* _PROVIDED PASSAGE_
::::
Skip site navigation (1)Skip section navigation (2)
Date:      Wed, 22 Apr 1998 03:40:00 -0700 (PDT)
From:      Martin Cracauer <cracauer@cons.org>
To:        freebsd-bugs
Subject:   Re: bin/6371: fetch(1) uses HTTP_PROXY for ftp requests when FTP_PROXY undefined
Message-ID:  <199804221040.DAA12418@hub.freebsd.org>

next in thread | raw e-mail | index | archive | help
The following reply was made to PR bin/6371; it has been noted by GNATS.

From: Martin Cracauer <cracauer@cons.org>
To: dchapes@ddm.on.ca, FreeBSD-gnats-submit@FreeBSD.ORG
Cc:  Subject: Re: bin/6371: fetch(1) uses HTTP_PROXY for ftp requests when FTP_PROXY undefined
Date: Wed, 22 Apr 1998 12:32:45 +0200

 In <199804210420.AAA08216@squigy.ddm.on.ca>, dchapes@ddm.on.ca wrote: 
 > I have a local Squid cache which I want fetch(1) to use for HTTP
 > requests but not for FTP requests (the cache has ftp access disabled).
::::
* _WHAT IS REQUIRED_
Write out the mailing-list message word for word, everything from "Skip site navigation" down to "noted by GNATS.". Please work only from the mailing-list message above.

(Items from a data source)
::::
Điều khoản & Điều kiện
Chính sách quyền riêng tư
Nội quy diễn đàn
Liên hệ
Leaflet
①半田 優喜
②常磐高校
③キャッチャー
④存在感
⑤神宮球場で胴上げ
::::
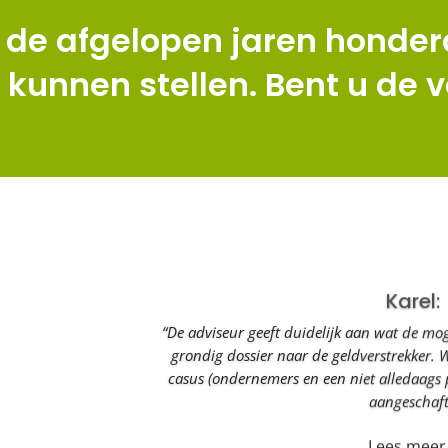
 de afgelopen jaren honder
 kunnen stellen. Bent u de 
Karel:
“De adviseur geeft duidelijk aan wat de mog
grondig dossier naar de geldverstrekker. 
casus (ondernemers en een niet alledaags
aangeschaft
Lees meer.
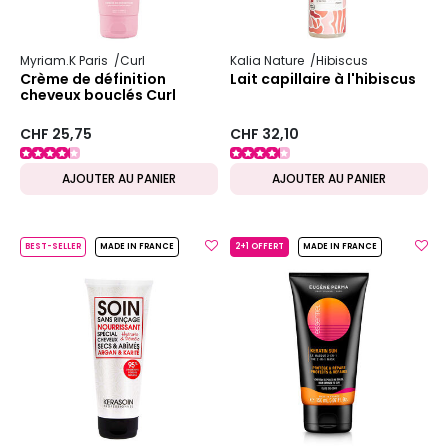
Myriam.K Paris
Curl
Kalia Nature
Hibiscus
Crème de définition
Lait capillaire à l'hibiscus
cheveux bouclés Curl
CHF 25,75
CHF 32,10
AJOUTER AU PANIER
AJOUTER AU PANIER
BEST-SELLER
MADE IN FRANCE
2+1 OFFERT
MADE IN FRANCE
::::
* _TASK RESPONSE_
Skip site navigation (1)Skip section navigation (2)
Date:      Wed, 22 Apr 1998 03:40:00 -0700 (PDT)
From:      Martin Cracauer <cracauer@cons.org>
To:        freebsd-bugs
Subject:   Re: bin/6371: fetch(1) uses HTTP_PROXY for ftp requests when FTP_PROXY undefined
Message-ID:  <199804221040.DAA12418@hub.freebsd.org>

next in thread | raw e-mail | index | archive | help
The following reply was made to PR bin/6371; it has been noted by GNATS.